You are viewing a plain text version of this content. The canonical link for it is here.
Posted to dev@xalan.apache.org by bu...@apache.org on 2001/11/16 15:03:44 UTC

DO NOT REPLY [Bug 4908] - XPath's text() and node() selectors get confused by CDATA sections

DO NOT REPLY TO THIS EMAIL, BUT PLEASE POST YOUR BUG 
RELATED COMMENTS THROUGH THE WEB INTERFACE AVAILABLE AT
<http://nagoya.apache.org/bugzilla/show_bug.cgi?id=4908>.
ANY REPLY MADE TO THIS MESSAGE WILL NOT BE COLLECTED AND 
INSERTED IN THE BUG DATABASE.

http://nagoya.apache.org/bugzilla/show_bug.cgi?id=4908

XPath's text() and node() selectors get confused by CDATA sections





------- Additional Comments From keshlam@us.ibm.com  2001-11-16 06:03 -------
If you can provide a sample that shows the problem you're reporting, that would 
be very helpful in analysing whether this is broken or working as intended.

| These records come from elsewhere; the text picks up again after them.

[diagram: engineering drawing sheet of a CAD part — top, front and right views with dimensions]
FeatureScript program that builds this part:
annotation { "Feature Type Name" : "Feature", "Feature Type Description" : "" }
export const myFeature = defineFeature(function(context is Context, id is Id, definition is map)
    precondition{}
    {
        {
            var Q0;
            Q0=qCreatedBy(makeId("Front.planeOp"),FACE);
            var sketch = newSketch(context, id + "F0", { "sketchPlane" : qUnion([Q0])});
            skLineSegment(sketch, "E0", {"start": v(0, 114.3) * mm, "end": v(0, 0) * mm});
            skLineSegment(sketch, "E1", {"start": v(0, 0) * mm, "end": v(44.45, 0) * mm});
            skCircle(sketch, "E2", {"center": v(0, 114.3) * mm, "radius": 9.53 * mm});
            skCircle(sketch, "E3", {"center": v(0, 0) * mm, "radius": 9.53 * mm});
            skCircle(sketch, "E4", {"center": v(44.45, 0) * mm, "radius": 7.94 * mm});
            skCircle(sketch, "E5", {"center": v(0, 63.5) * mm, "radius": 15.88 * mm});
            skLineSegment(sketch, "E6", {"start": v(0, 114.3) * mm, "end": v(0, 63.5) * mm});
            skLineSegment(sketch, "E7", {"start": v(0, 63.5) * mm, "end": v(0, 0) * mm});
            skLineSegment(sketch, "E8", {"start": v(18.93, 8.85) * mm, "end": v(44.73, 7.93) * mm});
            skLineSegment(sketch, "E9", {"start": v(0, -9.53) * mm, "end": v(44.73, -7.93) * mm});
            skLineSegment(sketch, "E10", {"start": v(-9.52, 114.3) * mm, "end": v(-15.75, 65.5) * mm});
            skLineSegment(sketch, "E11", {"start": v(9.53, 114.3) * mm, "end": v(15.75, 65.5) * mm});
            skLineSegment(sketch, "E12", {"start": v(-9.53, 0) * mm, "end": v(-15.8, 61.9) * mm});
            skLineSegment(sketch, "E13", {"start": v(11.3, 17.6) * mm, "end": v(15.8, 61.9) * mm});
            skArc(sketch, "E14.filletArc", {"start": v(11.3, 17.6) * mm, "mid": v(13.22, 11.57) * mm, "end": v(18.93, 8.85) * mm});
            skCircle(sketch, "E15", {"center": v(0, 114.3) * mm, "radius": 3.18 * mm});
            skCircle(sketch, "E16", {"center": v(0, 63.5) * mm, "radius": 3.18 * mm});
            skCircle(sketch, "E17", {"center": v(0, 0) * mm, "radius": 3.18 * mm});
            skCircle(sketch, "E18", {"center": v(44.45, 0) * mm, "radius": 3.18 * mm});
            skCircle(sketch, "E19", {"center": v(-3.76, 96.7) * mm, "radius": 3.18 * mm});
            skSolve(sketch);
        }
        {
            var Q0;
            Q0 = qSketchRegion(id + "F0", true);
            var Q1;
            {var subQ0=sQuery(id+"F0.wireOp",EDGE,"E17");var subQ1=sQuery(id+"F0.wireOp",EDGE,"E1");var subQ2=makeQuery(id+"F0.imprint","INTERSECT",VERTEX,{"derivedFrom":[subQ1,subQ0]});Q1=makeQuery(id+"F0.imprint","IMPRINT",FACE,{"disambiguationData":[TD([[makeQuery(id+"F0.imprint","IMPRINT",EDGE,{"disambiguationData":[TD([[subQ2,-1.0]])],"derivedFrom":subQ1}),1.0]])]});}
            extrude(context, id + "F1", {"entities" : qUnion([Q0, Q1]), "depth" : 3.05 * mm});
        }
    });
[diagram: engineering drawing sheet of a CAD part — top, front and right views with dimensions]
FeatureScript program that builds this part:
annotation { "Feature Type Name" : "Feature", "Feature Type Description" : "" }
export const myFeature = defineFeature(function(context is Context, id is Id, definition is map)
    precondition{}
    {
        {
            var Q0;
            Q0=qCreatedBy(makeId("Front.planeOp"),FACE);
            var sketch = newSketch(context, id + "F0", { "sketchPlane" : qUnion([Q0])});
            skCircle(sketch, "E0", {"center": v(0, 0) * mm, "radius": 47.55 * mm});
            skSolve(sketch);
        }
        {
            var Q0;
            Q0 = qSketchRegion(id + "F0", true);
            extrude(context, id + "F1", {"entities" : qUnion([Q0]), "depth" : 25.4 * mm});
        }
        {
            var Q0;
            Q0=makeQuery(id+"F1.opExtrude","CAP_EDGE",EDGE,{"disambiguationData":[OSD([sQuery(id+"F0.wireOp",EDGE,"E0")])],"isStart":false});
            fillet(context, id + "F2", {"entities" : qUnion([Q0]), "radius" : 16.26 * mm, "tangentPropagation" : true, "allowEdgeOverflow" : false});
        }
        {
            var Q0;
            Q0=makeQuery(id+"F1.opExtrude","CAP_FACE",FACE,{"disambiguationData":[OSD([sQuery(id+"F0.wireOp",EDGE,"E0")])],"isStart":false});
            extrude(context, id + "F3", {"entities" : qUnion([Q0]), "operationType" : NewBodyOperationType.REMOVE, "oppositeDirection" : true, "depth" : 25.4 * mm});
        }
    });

XPath has no concept of CDATA sections; all contiguous text, whether escaped via 
<![CDATA[]]> or not, is considered a single XPath node. So what should be 
happening is that XPath sees <doc> has having three XPath child nodes: a text 
node, and element, and another text node.

Xalan should be attempting to apply a rule which "coalesces" adjacent text into 
a single DTM node, which is considered ordinary text unless _ALL_ the adjacent 
text was contained in <![CDATA[]]> sections. 

NOTE that if you're viewing the nodes through the extension mechanism's DOM view 
of the data, there's a known limitation in that DOM2DTM associates only the 
first DOM text node with the DTM node. It's the extension programmer's 
responsibility to understand than and to check for immediately following text 
nodes -- including the possibility of crossing Entity Reference boundaries. 
There really isn't a better answer; DOM Level 3's proposed XPath API came to the 
same conclusion, though they're adding a getWholeText convenience method -- much 
like our string() -- to make that common use case more convenient.